А Камлаева крестили в свое время — годовалого. Мать крестила его втайне от отца, и он был тогда таким же, как и этот вот младенец — орущий, с наморщенным личиком, ничего не понимающий. Как он мог настолько ничего об этом не помнить?
И почему-то показалась ему сейчас, вот здесь, под сводами Сурб Хача, что именно в день своего крещения и пережил он первую ослепительно-яркую вспышку сознания. Он помнил о том дне, пожалуй, лишь одно: что после третьего, и последнего, погружения в купель он, упрямая рева-корова, перестал орать и плакать. Как будто первый раз в жизни осознал бессмысленность всякого нытья, роптания, сетования. То, что ему три раза сделалось обжигающе холодно, а потом невозможный холод купели оказался терпимым, то, что он, годовалый ребенок, обнаружил в себе неизвестную доселе стойкость, терпеливость, мужество, — все это и было тем самым необходимым опытом, ради которого и затевался обряд. Крещение дает ребенку опыт первого столкновения с надчеловеческим, надличным, опыт первого переживания справедливости, которая пребывает вне и не для тебя.
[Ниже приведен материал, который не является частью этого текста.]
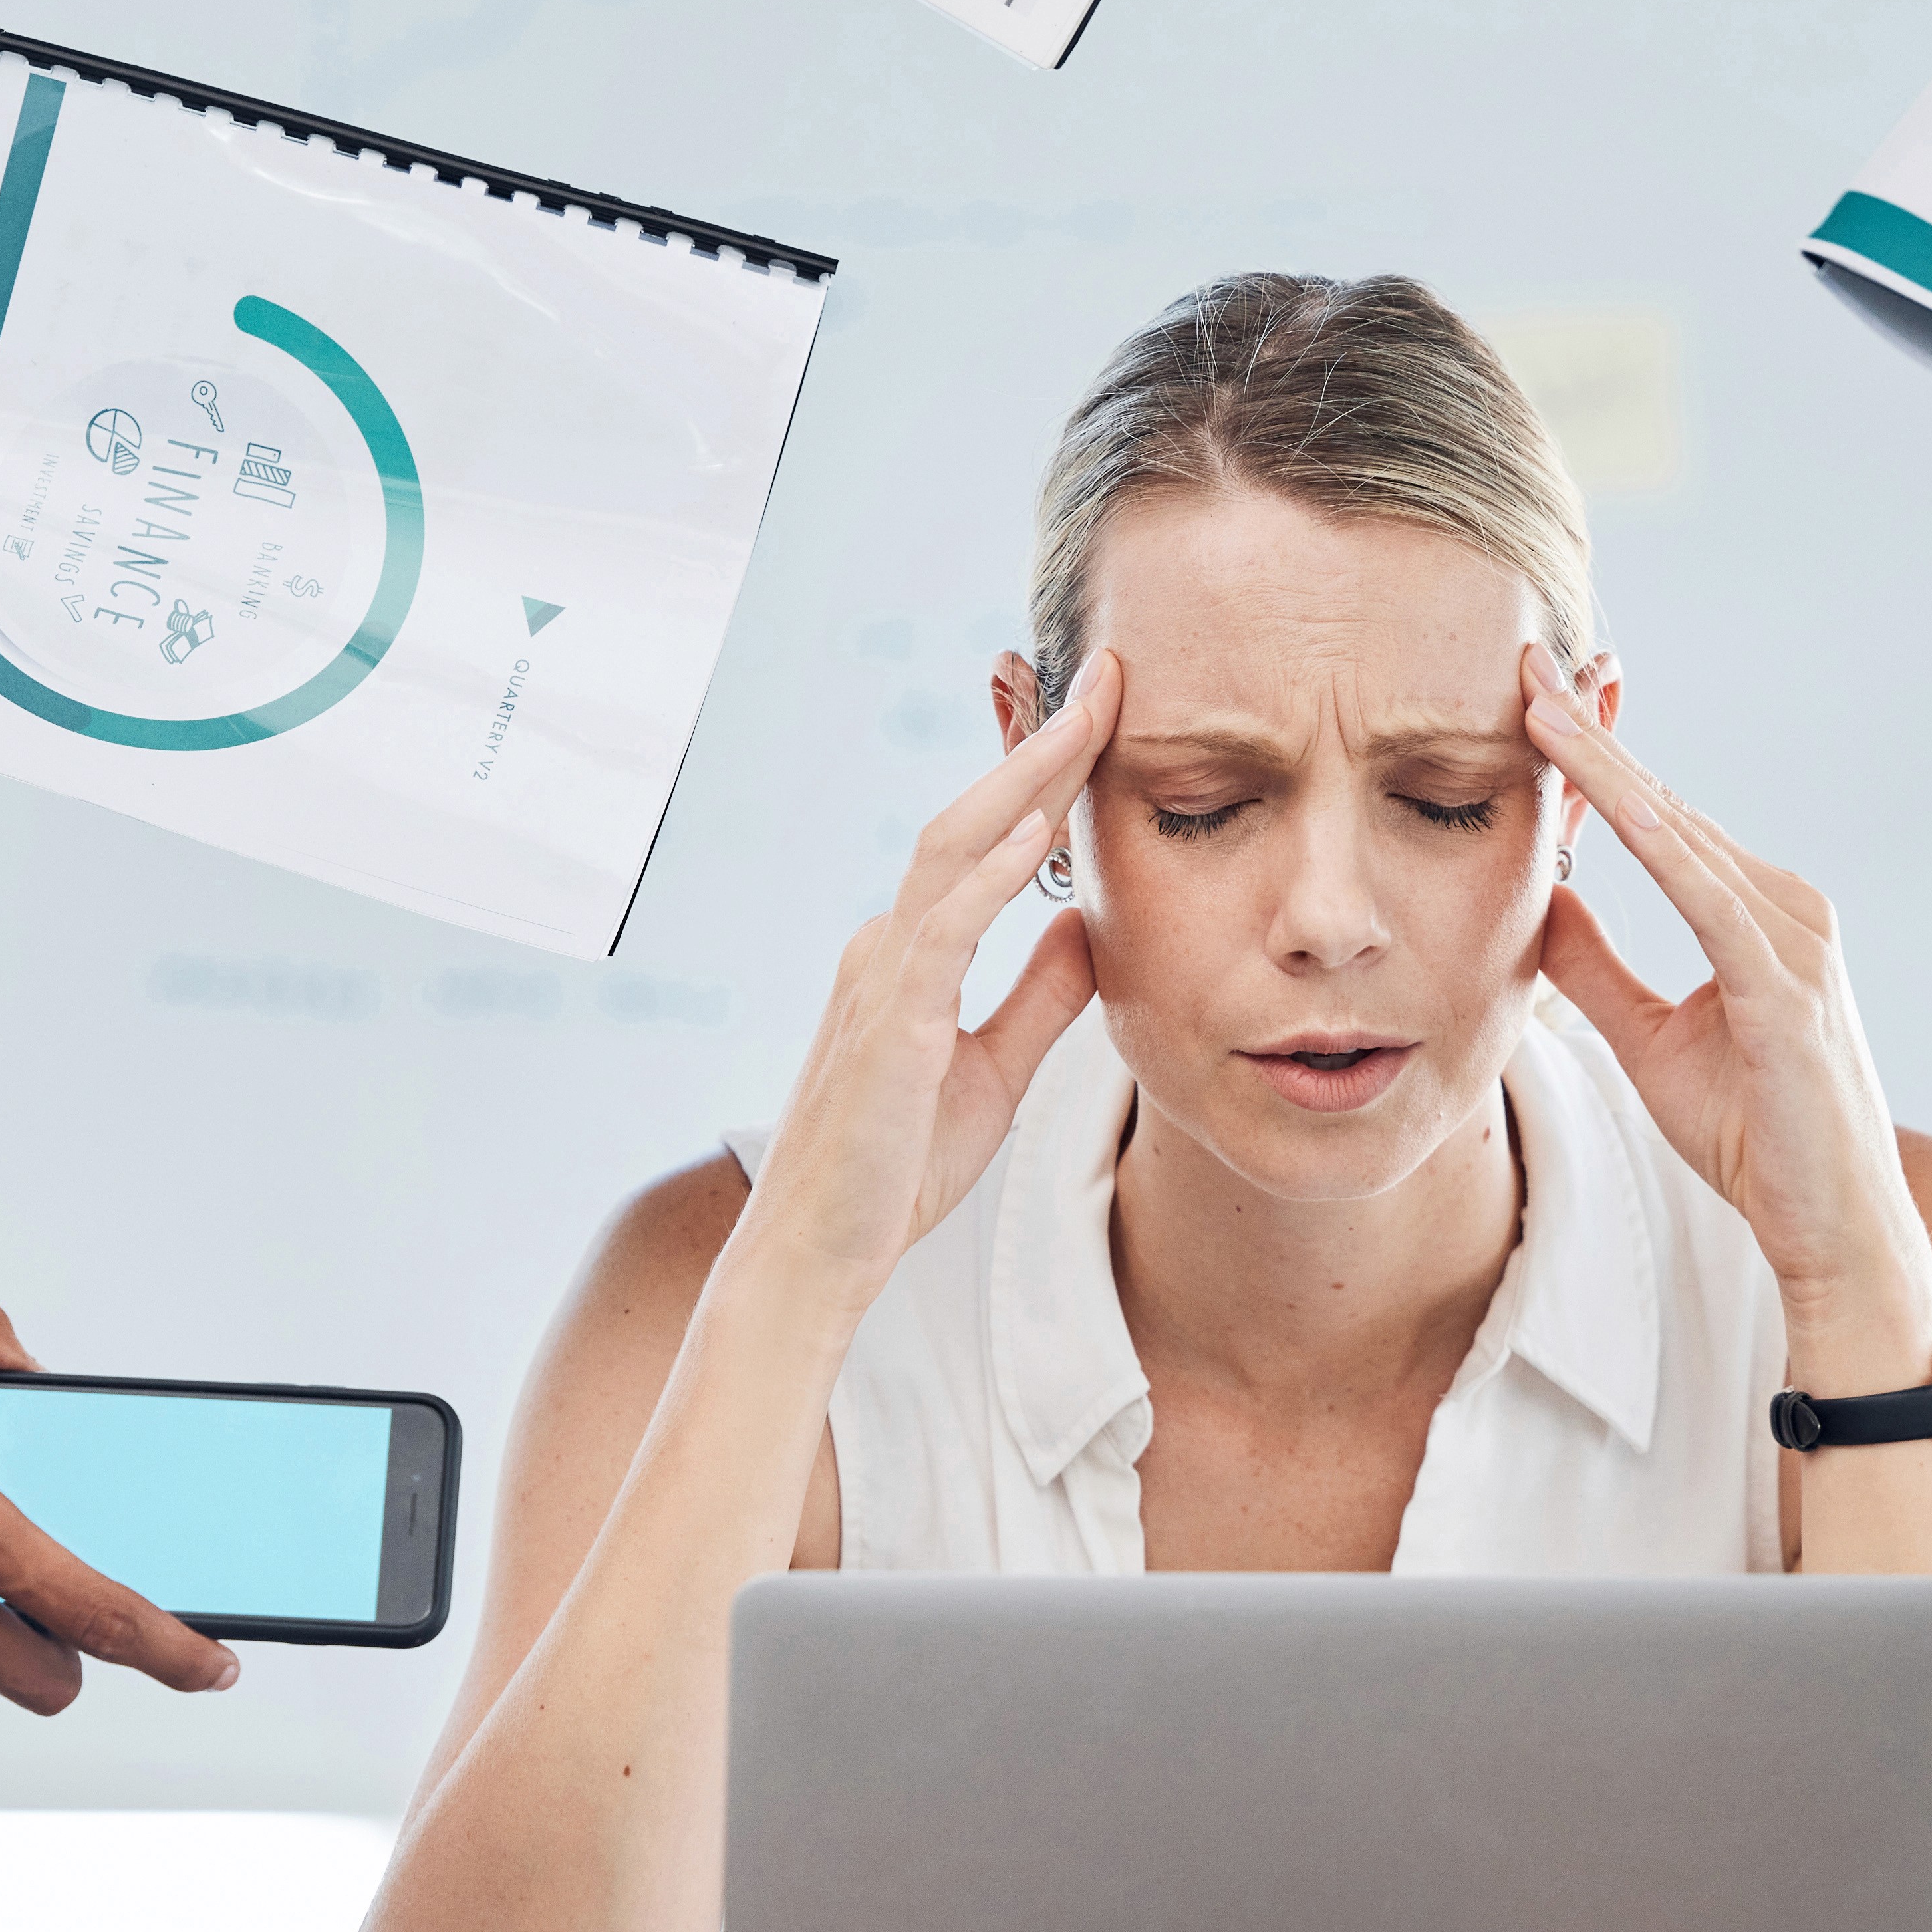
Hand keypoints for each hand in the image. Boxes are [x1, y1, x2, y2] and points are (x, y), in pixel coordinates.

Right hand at [730, 651, 1118, 1317]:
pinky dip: (985, 878)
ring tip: (1088, 721)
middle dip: (1041, 745)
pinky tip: (1034, 835)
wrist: (822, 1255)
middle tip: (1109, 677)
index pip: (985, 843)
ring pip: (950, 852)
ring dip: (1022, 782)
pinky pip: (939, 934)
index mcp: (911, 955)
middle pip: (968, 820)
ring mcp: (879, 980)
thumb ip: (1037, 996)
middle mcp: (886, 947)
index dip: (1046, 776)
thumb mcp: (996, 1070)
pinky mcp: (887, 1027)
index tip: (1105, 715)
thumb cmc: (895, 1170)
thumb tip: (1088, 925)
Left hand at [1518, 644, 1931, 1366]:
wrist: (1834, 1229)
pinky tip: (1597, 795)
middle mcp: (1787, 909)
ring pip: (1682, 834)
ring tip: (1537, 708)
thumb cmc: (1755, 1138)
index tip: (1531, 700)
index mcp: (1758, 918)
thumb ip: (1598, 969)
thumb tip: (1539, 901)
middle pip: (1670, 808)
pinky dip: (1650, 838)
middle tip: (1525, 664)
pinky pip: (1705, 894)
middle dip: (1594, 735)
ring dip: (1608, 768)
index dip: (1595, 761)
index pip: (1662, 823)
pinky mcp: (1788, 984)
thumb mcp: (1650, 1040)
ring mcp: (1796, 941)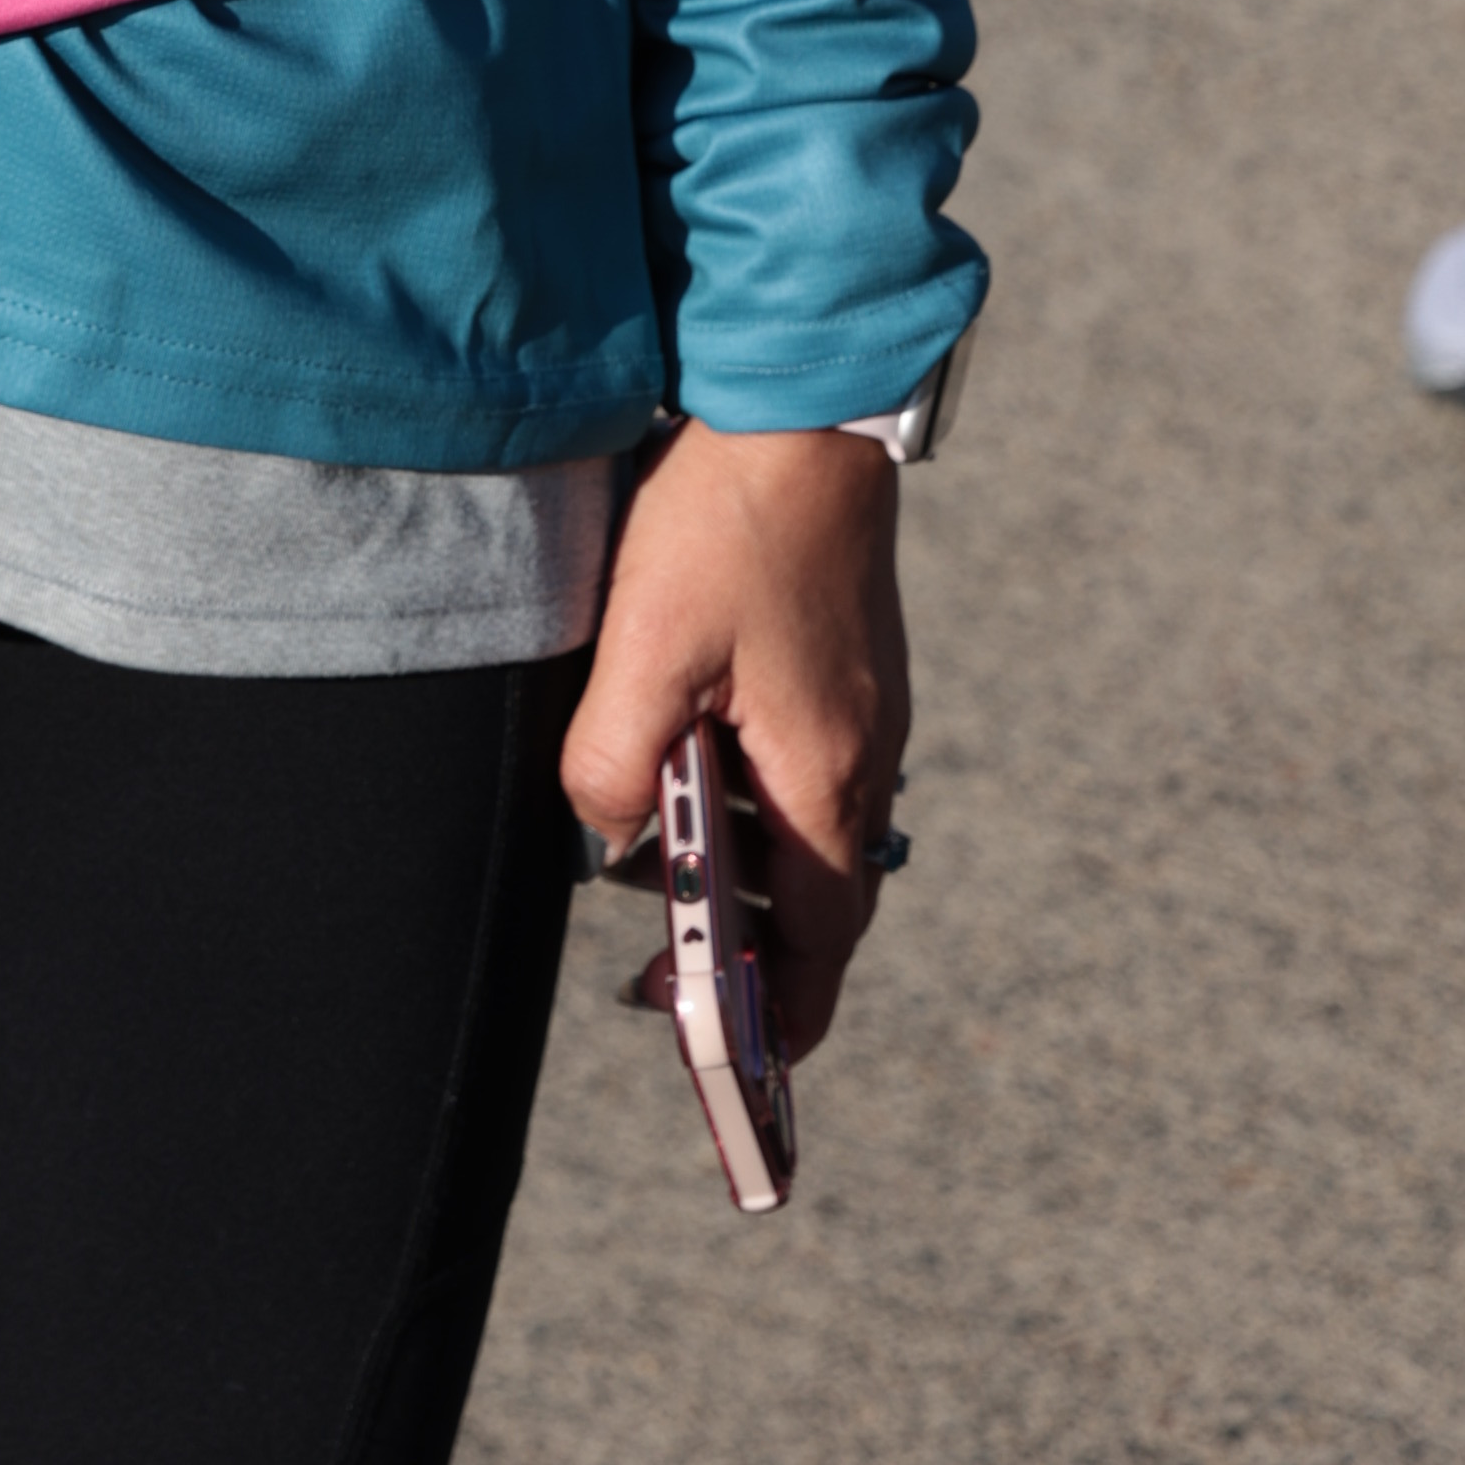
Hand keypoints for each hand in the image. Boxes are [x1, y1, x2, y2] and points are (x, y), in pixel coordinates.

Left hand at [563, 424, 908, 1066]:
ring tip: (647, 837)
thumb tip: (601, 837)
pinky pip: (802, 762)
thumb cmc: (731, 523)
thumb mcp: (646, 646)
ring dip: (735, 853)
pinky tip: (683, 745)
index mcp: (826, 778)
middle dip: (742, 938)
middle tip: (657, 951)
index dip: (776, 1014)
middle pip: (814, 896)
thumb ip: (614, 759)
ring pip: (802, 824)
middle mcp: (863, 758)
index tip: (729, 1059)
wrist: (802, 405)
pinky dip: (746, 787)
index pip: (818, 943)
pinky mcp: (846, 663)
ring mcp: (863, 708)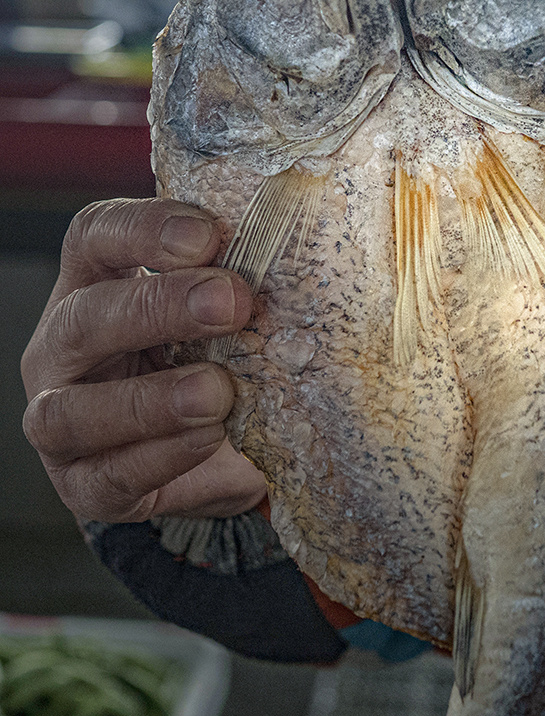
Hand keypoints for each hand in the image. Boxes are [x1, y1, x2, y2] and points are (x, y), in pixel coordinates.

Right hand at [21, 197, 267, 521]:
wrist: (219, 462)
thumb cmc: (218, 367)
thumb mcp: (228, 322)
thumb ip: (246, 287)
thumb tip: (315, 249)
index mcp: (94, 288)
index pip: (95, 238)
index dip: (142, 230)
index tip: (206, 234)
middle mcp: (62, 349)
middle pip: (84, 318)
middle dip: (157, 309)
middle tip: (230, 302)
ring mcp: (59, 421)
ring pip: (73, 409)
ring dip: (151, 399)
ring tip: (217, 391)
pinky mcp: (82, 485)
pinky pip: (111, 475)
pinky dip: (163, 456)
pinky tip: (209, 438)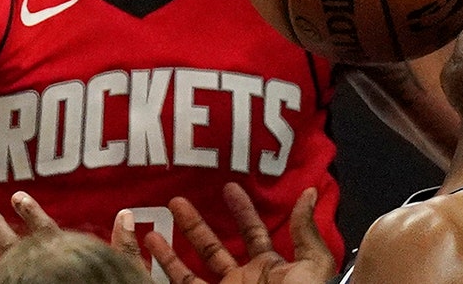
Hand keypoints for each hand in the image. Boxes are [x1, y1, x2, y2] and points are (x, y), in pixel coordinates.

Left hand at [0, 191, 143, 278]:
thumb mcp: (123, 269)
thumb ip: (124, 247)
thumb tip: (125, 213)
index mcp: (63, 258)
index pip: (45, 232)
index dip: (31, 214)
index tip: (17, 197)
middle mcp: (39, 268)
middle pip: (15, 246)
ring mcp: (23, 282)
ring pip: (0, 267)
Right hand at [147, 183, 336, 283]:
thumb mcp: (312, 263)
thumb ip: (305, 230)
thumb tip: (308, 192)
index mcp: (270, 269)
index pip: (253, 233)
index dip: (242, 210)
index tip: (228, 188)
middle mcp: (243, 281)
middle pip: (214, 248)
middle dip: (197, 224)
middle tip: (177, 200)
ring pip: (192, 266)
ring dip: (175, 243)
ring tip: (160, 220)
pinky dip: (165, 264)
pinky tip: (149, 243)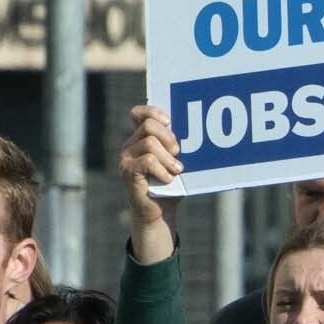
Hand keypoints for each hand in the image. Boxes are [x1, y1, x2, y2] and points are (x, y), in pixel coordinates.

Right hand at [118, 104, 182, 254]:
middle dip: (168, 136)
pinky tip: (169, 179)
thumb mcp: (175, 161)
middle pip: (148, 125)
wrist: (159, 211)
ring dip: (168, 157)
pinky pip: (148, 161)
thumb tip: (197, 132)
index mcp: (140, 138)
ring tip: (177, 170)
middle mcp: (130, 145)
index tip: (170, 121)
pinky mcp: (127, 172)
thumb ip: (176, 146)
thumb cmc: (170, 185)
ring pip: (150, 143)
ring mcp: (126, 158)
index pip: (139, 113)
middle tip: (178, 152)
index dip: (154, 112)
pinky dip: (163, 170)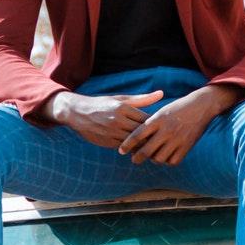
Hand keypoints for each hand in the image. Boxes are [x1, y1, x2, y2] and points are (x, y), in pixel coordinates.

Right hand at [42, 90, 163, 148]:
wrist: (78, 113)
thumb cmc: (103, 103)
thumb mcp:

А сейчас они с Ниной смотрели, как крестят армянского, чернявого, неистово орущего младенца, который всеми складками на бедрышках и ручках повторял такие же беззащитные, нежные складки на ножках у Того младенца. И Камлаева изумили чистота и полнота изначального сходства, предельность подобия всякого новорожденного детеныша Тому младенцу, что вот уже две тысячи лет улыбался миру с икон и рождественских открыток.
Значит, все назначение человека, сказал он себе, — в сохранении этого изначально данного сходства, в удержании подобия, но уже не одних лишь телесных складок, а бесконечно нежных, беззащитных складок души. И вот он, Матвей Камлаев, дожил до сорока пяти, и у него нет ни веры, ни способности прощать — в нем есть лишь чрезвычайно крепкая нелюбовь ко всем невосприимчивым к музыке двуногим, и все, кто не делает музыку или делает ее неправильно, всегда оставались для него людьми немного второго сорта.
Обратно возвращались уже на закате. Вдыхая горький аромат полыни, тяжелый и сладкий запах клематисов. Солнце спускалось за горы, и горбатые хребты стали совершенно противоестественного, фиолетового цвета. «На волошинских акварелях, — сказала Нина, — этот цвет воспринимается придуманным, каким-то неземным, инопланетным, в то время как на самом деле это такой же естественный цвет природы». Тут он заметил, что и ноги, и язык у нее заплетаются. Ей пришлось проделать немалый путь пешком, а потом еще долгое стояние во время службы в храме, и вот теперь ее ноги заныли, а веки отяжелели, сделались клейкими.